Anyway, my model is online and I’d love if people could test it: https://doc.cartola.org/ you can send images with rusted or clean metal and tell me if it worked or not. The problem is that it is in Portuguese, my native language, as I wanted my fellows to use it. If you’re able to send it an image or URL then the result “Resultado: com ferrugem” means it detected rust on the image and “sem ferrugem” means “without rust” (with = com, without = sem).

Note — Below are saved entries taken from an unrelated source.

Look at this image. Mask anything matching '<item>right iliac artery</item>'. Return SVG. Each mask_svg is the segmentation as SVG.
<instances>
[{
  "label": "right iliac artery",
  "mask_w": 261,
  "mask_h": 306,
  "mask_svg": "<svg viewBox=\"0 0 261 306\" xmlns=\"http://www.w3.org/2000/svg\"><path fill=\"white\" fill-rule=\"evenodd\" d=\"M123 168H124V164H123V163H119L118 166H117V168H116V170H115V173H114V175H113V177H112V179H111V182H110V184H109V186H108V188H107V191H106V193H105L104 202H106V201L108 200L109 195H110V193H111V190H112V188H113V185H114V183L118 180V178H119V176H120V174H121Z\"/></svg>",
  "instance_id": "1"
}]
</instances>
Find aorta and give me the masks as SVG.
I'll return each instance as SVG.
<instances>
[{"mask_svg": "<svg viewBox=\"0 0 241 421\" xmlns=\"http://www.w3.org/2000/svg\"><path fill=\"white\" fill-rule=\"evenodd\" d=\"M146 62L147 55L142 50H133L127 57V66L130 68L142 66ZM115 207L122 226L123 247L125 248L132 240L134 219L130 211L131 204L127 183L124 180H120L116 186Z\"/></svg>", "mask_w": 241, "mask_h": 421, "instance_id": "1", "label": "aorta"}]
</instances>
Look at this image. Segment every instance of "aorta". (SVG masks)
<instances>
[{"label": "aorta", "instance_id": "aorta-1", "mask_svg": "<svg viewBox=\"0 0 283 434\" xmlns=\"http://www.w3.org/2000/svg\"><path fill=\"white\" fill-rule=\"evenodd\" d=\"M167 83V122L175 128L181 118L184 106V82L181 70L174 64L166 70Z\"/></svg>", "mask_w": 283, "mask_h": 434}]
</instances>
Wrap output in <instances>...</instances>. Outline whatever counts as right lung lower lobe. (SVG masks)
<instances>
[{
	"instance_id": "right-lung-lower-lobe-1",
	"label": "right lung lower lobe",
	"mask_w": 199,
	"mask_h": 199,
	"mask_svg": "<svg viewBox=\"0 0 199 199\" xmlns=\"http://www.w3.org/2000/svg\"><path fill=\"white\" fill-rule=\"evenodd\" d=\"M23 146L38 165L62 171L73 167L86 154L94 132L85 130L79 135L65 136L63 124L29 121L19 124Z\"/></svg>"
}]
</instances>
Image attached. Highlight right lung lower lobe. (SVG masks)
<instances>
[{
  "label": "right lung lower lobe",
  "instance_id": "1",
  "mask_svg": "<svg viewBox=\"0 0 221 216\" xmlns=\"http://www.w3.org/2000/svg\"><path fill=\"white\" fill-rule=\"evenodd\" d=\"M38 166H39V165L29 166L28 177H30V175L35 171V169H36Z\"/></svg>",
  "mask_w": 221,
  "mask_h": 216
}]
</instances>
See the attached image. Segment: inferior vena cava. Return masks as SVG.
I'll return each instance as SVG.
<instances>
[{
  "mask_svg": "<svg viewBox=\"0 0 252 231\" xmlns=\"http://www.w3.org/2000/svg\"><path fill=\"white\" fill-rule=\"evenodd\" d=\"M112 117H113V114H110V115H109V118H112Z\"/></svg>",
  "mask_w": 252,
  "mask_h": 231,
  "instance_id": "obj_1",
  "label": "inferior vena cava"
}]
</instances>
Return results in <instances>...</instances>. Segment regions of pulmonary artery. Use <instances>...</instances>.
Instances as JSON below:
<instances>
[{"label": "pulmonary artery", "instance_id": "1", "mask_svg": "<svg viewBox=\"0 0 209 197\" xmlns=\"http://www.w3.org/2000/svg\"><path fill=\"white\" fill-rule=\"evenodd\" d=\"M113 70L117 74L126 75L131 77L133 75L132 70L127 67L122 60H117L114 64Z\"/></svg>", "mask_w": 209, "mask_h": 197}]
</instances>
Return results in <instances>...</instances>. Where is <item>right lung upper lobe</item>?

I’ve basically used the project from Natalie Downe that created a cougar or not web application over the weekend and won the Science Hack Day award in San Francisco (as mentioned in Lesson 2). Her project was my start point and I’ve basically adapted it for me, not upgrading it.

Thanks.

Practical DL for Time Series
For those of you interested in Time Series data, I’ve just uploaded a github (more info here) called timeseriesAI where I’ve shared fastai time series code, some state-of-the-art Pytorch models, and a notebook to demo how to integrate everything. You’ll see you can achieve great results in a few minutes leveraging fastai.

6 Likes

Hey, awesome-fastai is live. I think , I can make a projects section there. suggestions welcome. lots of refactoring needed.

https://twitter.com/iamShashank/status/1179100146178523138

2 Likes

Hi all,

I just wanted to share my little test project:

Adapting some code from Lesson 1, I was able to look at images of African Grey parrots, and identify the species: “Timneh” or “CAG” with 82% accuracy.

They look fairly similar, so I’m pleased with this!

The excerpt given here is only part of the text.